Mane is the simple guy with a simple name whose football is a rich textbook of grit, flair, shilly-shally shimmies, turbo-tackles and feline speed. Mane has many fans for his discipline and ferocious devotion to football. But global respect for this African Ambassador in England and now Germany shot to the heavens a couple of years back.
Mane has been singled out by passionate global fan base for his off-field sense of humanity and simplicity. Mane does not flaunt his wealth. He’s described as one of the top EPL players you could still find using a regular car.
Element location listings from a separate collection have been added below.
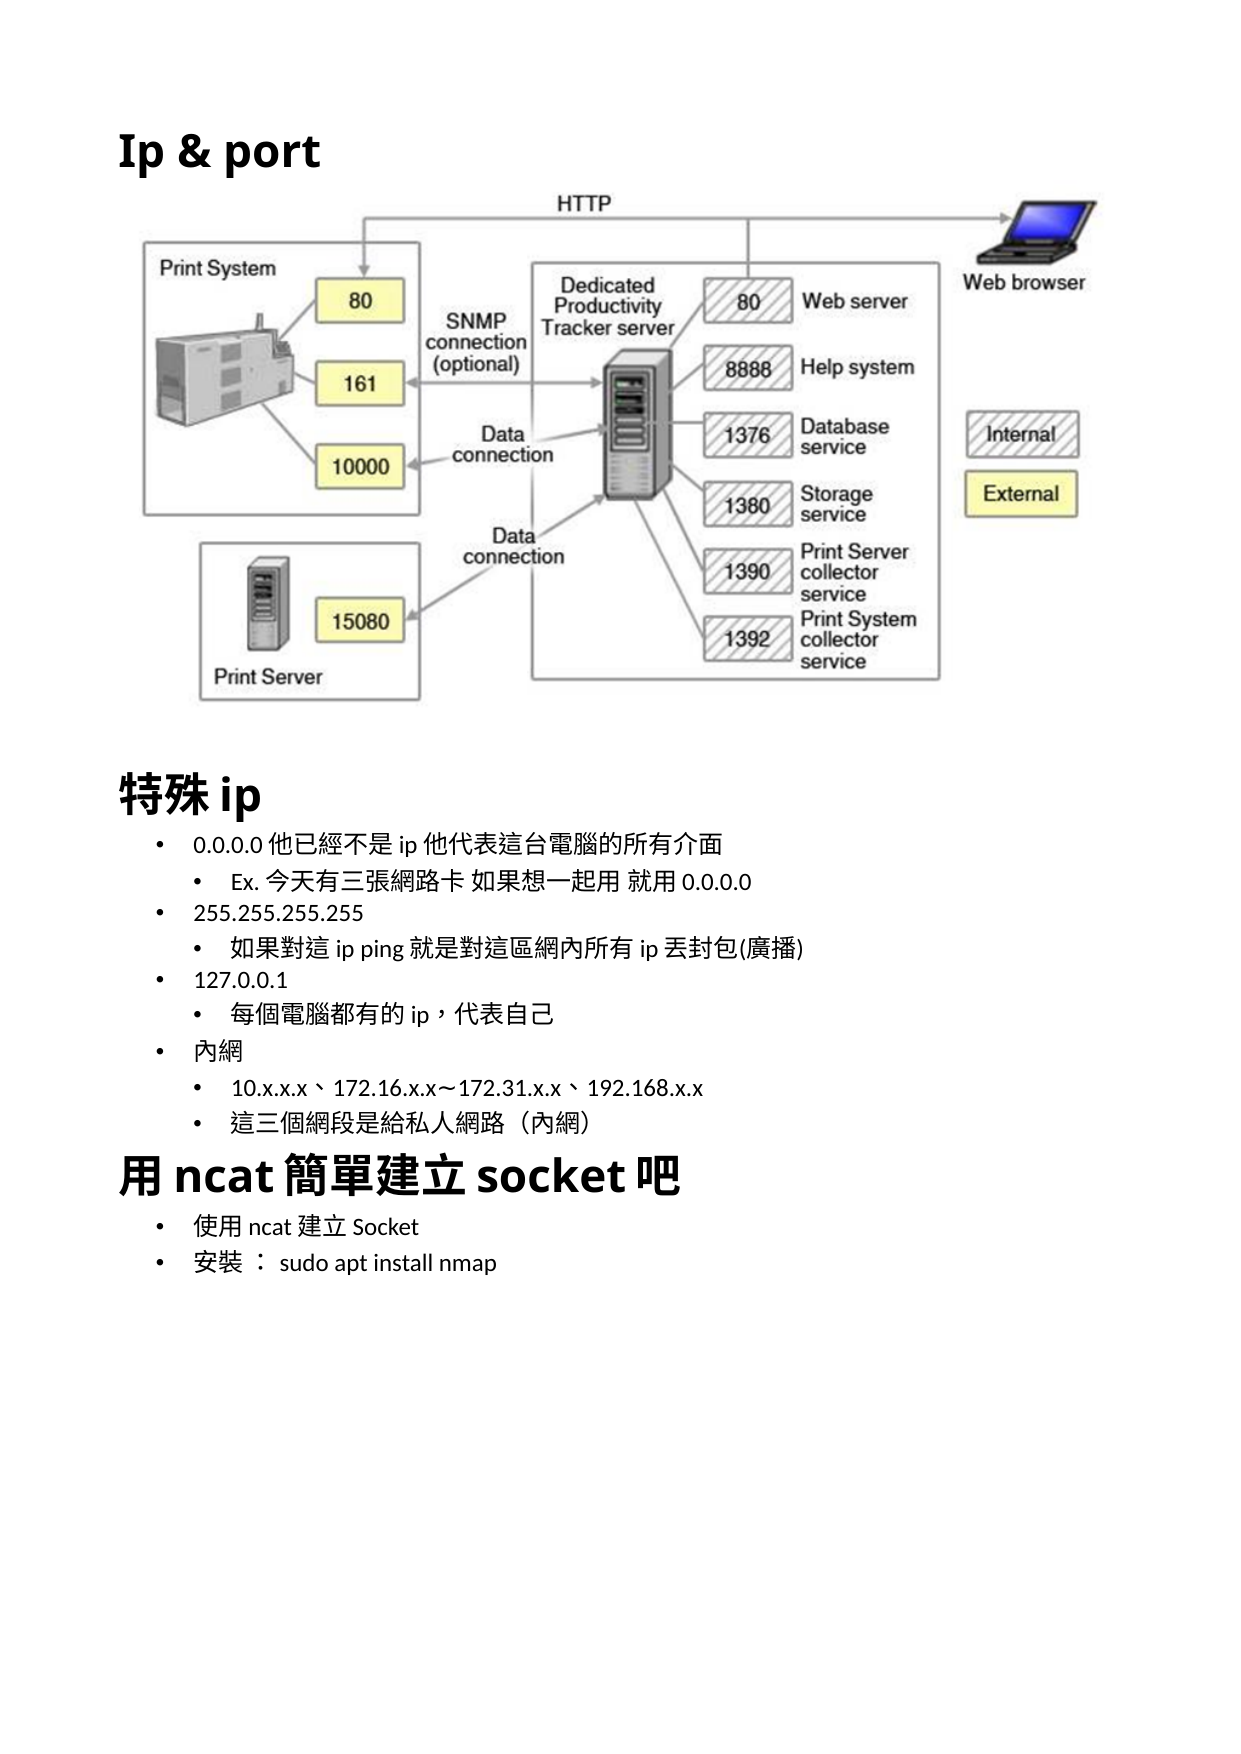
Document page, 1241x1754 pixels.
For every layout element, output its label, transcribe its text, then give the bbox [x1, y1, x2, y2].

list 使用ncat 建立Socket [156, 1206, 1122, 1243]
list 如果對這ip ping 就是對這區網內所有ip丟封包(廣播) [193, 928, 1122, 964]
list 10.x.x.x、172.16.x.x∼172.31.x.x、192.168.x.x [193, 1067, 1122, 1103]
subtitle 用ncat簡單建立socket吧 [118, 1140, 1122, 1206]
list 0.0.0.0 他已經不是ip 他代表這台電腦的所有介面 [156, 825, 1122, 861]
picture [127, 180, 1113, 728]
list 127.0.0.1 [156, 964, 1122, 995]
list 內網 [156, 1031, 1122, 1067]
subtitle Ip & port [118, 118, 1122, 181]
subtitle 特殊ip [118, 758, 1122, 825]
list 255.255.255.255 [156, 897, 1122, 928]
list 安裝 ： sudo apt install nmap [156, 1243, 1122, 1279]
list Ex. 今天有三張網路卡 如果想一起用 就用0.0.0.0 [193, 861, 1122, 897]
list 每個電腦都有的ip，代表自己 [193, 995, 1122, 1031]
list 這三個網段是給私人網路（內網） [193, 1103, 1122, 1140]
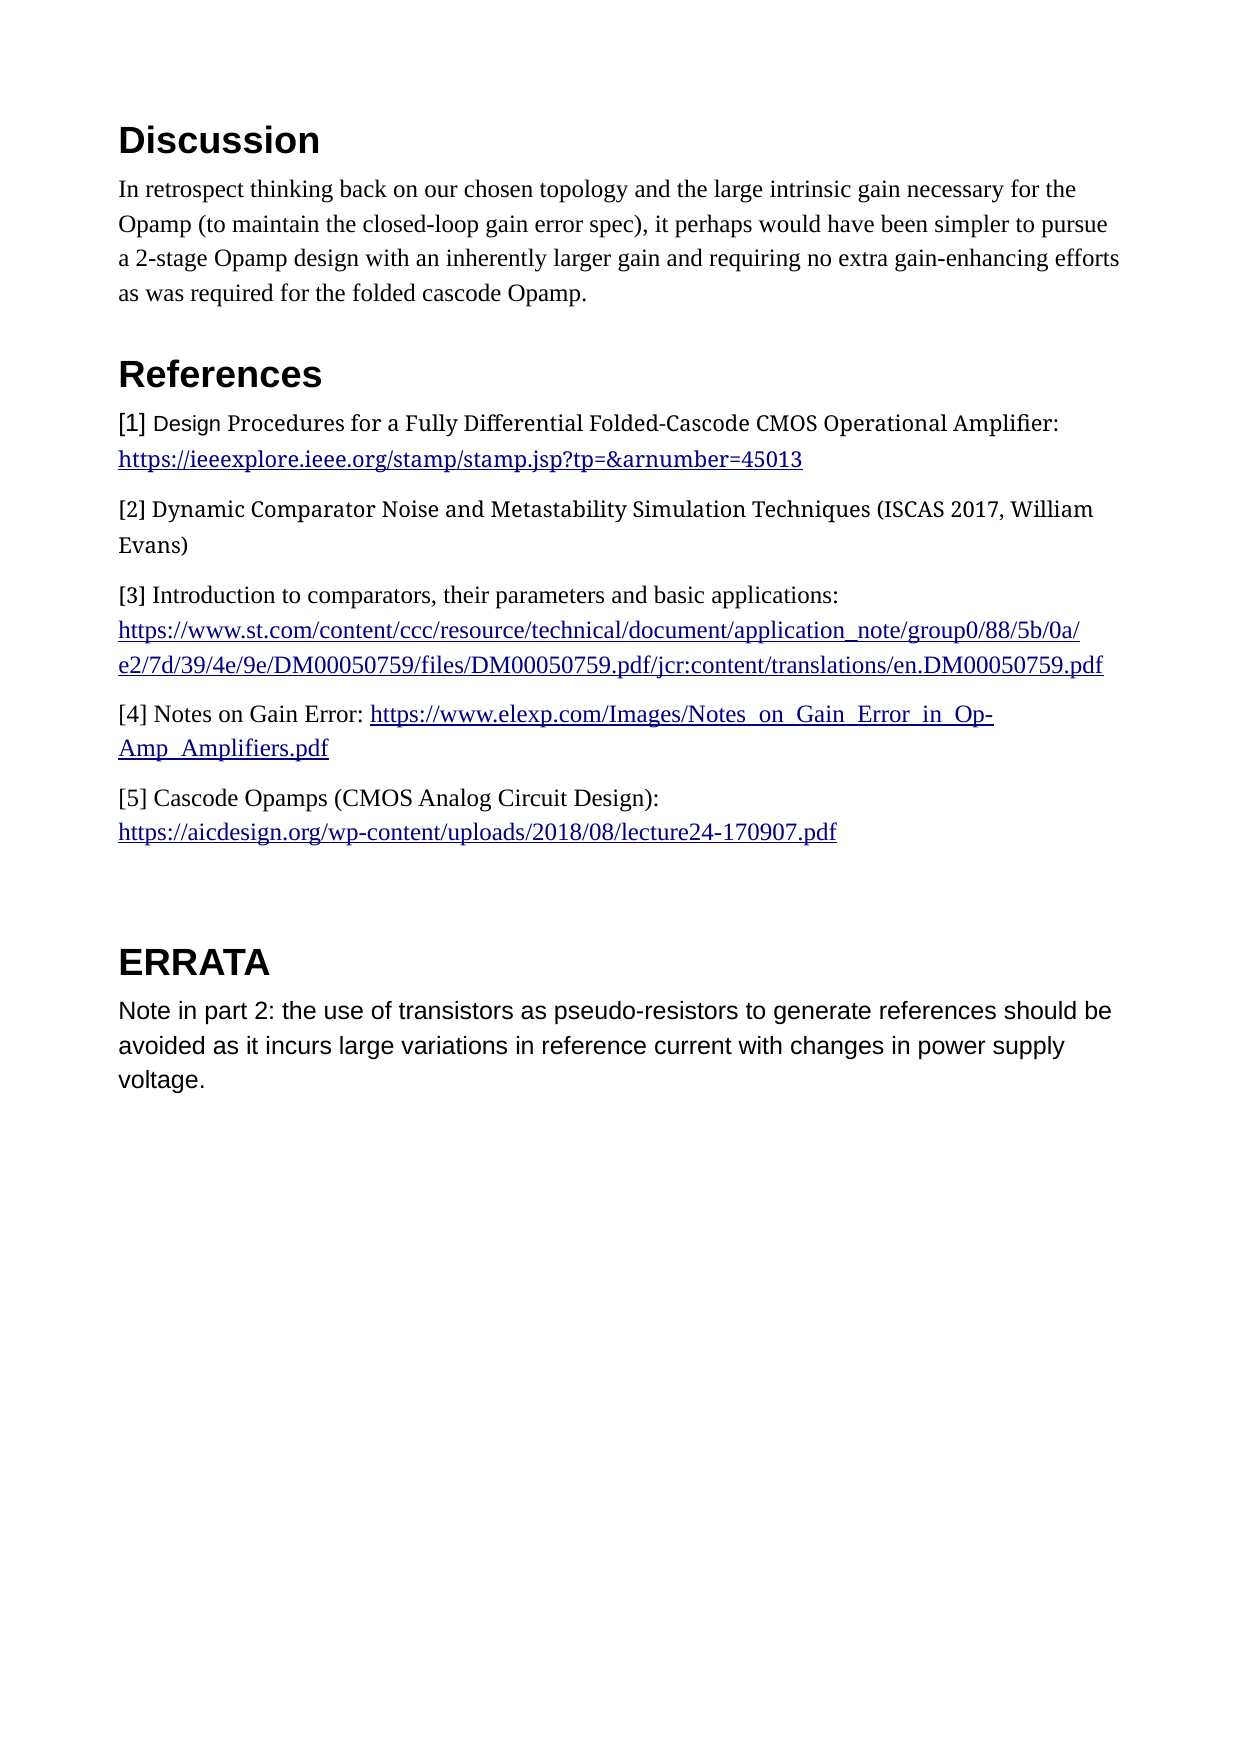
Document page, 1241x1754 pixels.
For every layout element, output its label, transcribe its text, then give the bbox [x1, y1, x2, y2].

text In retrospect thinking back on our chosen topology and the large intrinsic gain necessary for the Opamp (to maintain the closed-loop gain error spec), it perhaps would have been simpler to pursue a 2-stage Opamp design with an inherently larger gain and requiring no extra gain-enhancing efforts as was required for the folded cascode Opamp. [118, 174, 1122, 306]
subtitle References [118, 352, 1122, 395]
subtitle ERRATA [118, 940, 1122, 984]
text Note in part 2: the use of transistors as pseudo-resistors to generate references should be avoided as it incurs large variations in reference current with changes in power supply voltage. [118, 996, 1122, 1094]
text [3] Introduction to comparators, their parameters and basic applications: https://www.st.com/content/ccc/resource/technical/document/application_note/group0/88/5b/0a/e2/7d/39/4e/9e/DM00050759/files/DM00050759.pdf/jcr:content/translations/en.DM00050759.pdf [118, 580, 1122, 679]
subtitle Discussion [118, 118, 1122, 162]
text [2] Dynamic Comparator Noise and Metastability Simulation Techniques (ISCAS 2017, William Evans) [118, 494, 1122, 559]
text [1] Design Procedures for a Fully Differential Folded-Cascode CMOS Operational Amplifier: https://ieeexplore.ieee.org/stamp/stamp.jsp?tp=&arnumber=45013 [118, 408, 1122, 473]
text [4] Notes on Gain Error: https://www.elexp.com/Images/Notes_on_Gain_Error_in_Op-Amp_Amplifiers.pdf [118, 699, 1122, 762]
text [5] Cascode Opamps (CMOS Analog Circuit Design): https://aicdesign.org/wp-content/uploads/2018/08/lecture24-170907.pdf [118, 783, 1122, 846]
Yet, he is reputed as one of the top 10 earners in his club, earning £11 per minute, £645 per hour, £15,485 per day and over £108,000 per week.
True, Mane was born poor, grew up poor in his Bambali town of Senegal, played kiddies’ football barefooted or in torn boots and over-size jersey before playing his way into Generation Foot Academy from where scouts ferreted him to Metz in France. That move to France in 2011 triggered a whirlwind of beautiful episodes in his soccer career, and culminated in his move to Liverpool.
Yes, Mane was born poor, but poverty was not born in him. Humility was. Humanity was and it is bearing fruits of philanthropy.
He once said in a media interview: “Why would I want ten Ferraris, 20 diamond watches, or two planes? What will these objects do for me and for the world?” Mane said in 2019, as reported by AS.
“I was hungry, and I had to work in the field; I survived hard times, played football barefooted, I did not have an education and many other things, but today with what I earn thanks to football, I can help my people.
“I built schools, a stadium, we provide clothes, shoes, food for people who are in extreme poverty. In addition, I give 70 euros per month to all people in a very poor region of Senegal which contributes to their family economy.
“I do not need to display luxury cars, luxury homes, trips and even planes. I prefer that my people receive a little of what life has given me”.
As Africa’s Best Player at AFCON, – he played like a man possessed. He is still living a simple life, doing good, lifting humanity out of poverty, feeding the poor, planting hope and mentoring hordes of future champions. He’s a true African legend, a worthy African Ambassador and a living role model for other Africans, who, thrust to fame and fortune by Providence, have abandoned home. Mane never left home. He lives in England, Germany, he lives in Africa, in Senegal, among the poor. In fact, he lives in the hearts of people and on this special moment in his life, nothing but well-wishes for a man who would rather take the shame for others to get the glory.
It was a clean sweep for Senegal on Thursday in Rabat as national team captain and new Bayern Munich signing Sadio Mane was named African Player of the Year.
National team head coach Aliou Cisse was named Coach of the Year, after leading his team to their first continental title and another FIFA World Cup qualification.
Pape Matar Sarr, an 18-year-old midfielder with English Premier League clubside Tottenham Hotspur, was also named the Young Player of the Year.